DIRECTIONS: Read the records and gather each line that includes "Maxifoot".

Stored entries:
+++++
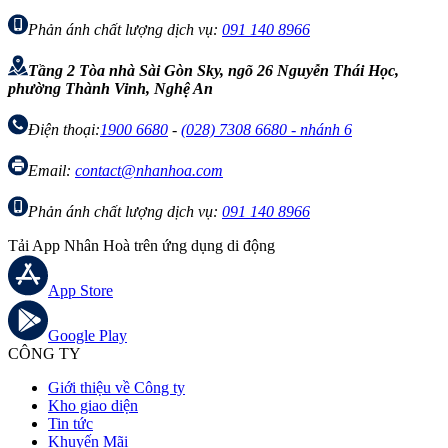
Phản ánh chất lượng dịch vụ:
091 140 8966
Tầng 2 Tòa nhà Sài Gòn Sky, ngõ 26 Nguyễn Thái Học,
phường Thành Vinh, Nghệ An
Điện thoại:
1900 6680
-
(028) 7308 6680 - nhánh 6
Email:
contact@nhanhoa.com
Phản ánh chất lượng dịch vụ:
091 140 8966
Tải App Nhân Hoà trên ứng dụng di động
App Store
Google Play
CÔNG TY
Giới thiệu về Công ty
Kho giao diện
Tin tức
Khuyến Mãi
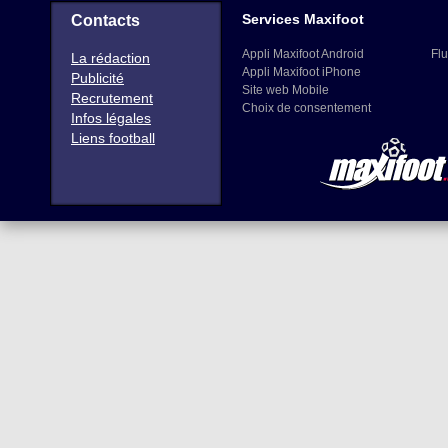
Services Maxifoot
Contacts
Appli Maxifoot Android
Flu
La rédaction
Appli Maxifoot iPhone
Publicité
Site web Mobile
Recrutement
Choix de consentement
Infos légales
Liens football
+++++
ANSWER FOR THE TASK:
Services Maxifoot
Appli Maxifoot Android
Appli Maxifoot iPhone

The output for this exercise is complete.